### Goal of the exercise
Count the lines in the records below that contain the string "series", treating uppercase and lowercase as different. Reply with the number alone.

===============

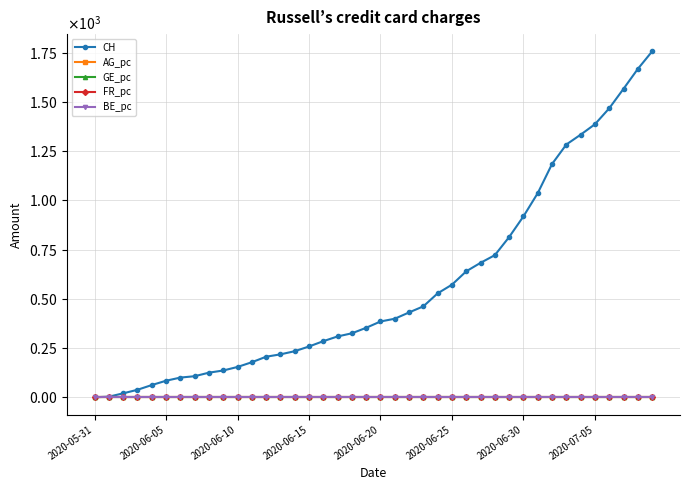

Is this an area chart (filled region under the line)?

No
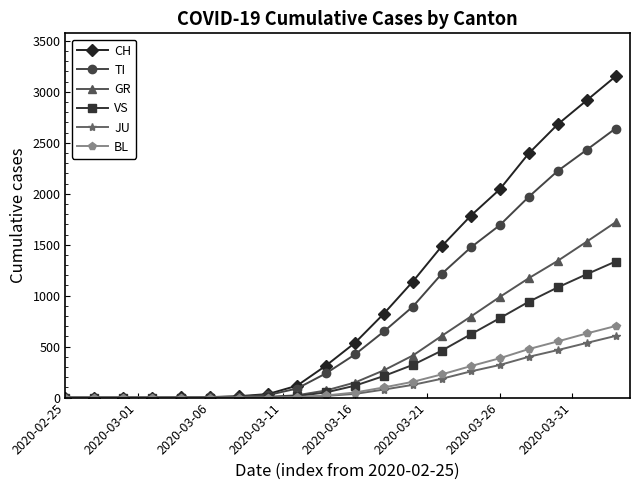

What is the average value of the JU series?

152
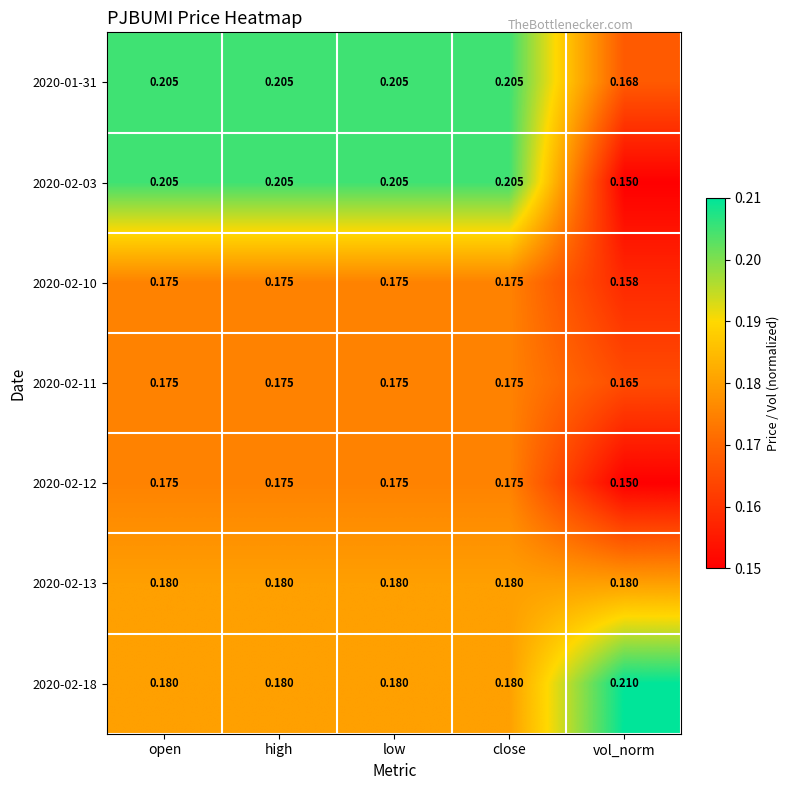

Where is 2020-02-10 nearest to the value 0?

vol_norm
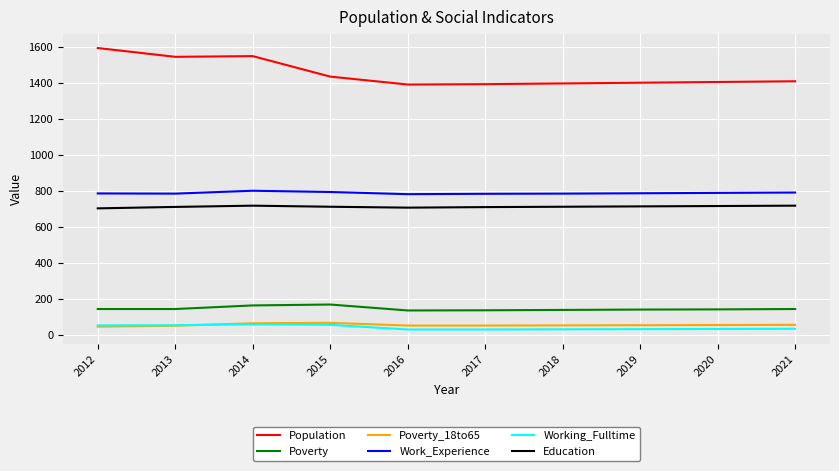

What is the spread (max minus min) of values at 2013?

1496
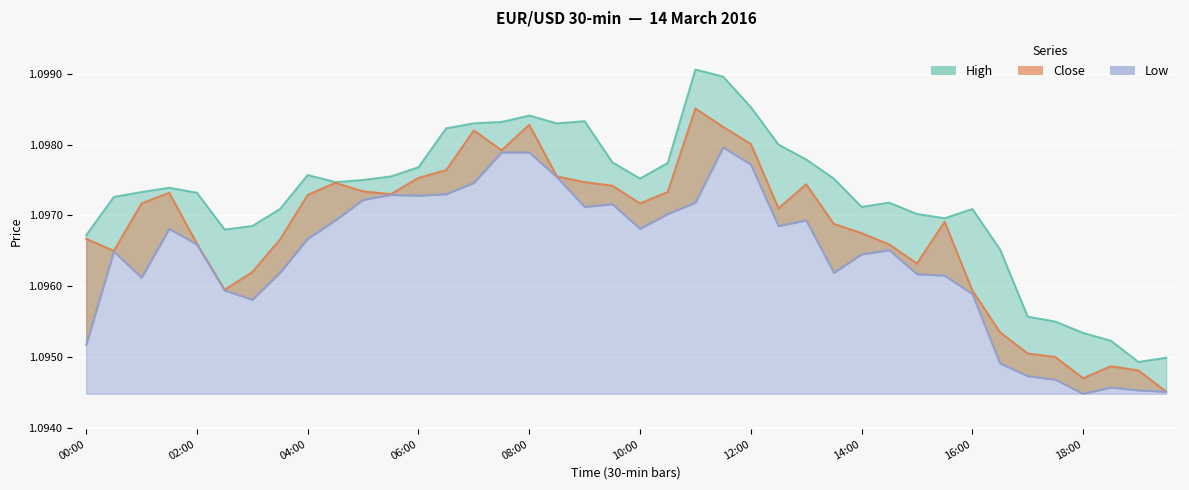

Which series has the largest total across all categories?

high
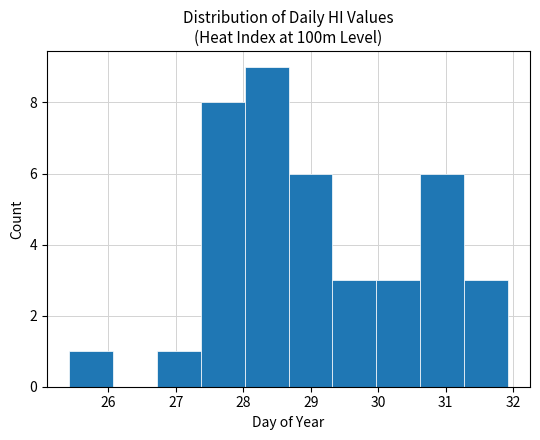

Reading left to right, transcribe this chart: for each bar, give the range it covers on the x-axis and its height. Neither the bar edges nor the heights are printed on the chart, so give them approximately, as read against the axes.

25.4 to 26.1: 1
26.1 to 26.7: 0
26.7 to 27.4: 1
27.4 to 28.0: 8
28.0 to 28.7: 9
28.7 to 29.3: 6
29.3 to 30.0: 3
30.0 to 30.6: 3
30.6 to 31.3: 6
31.3 to 31.9: 3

===============

### Task result
2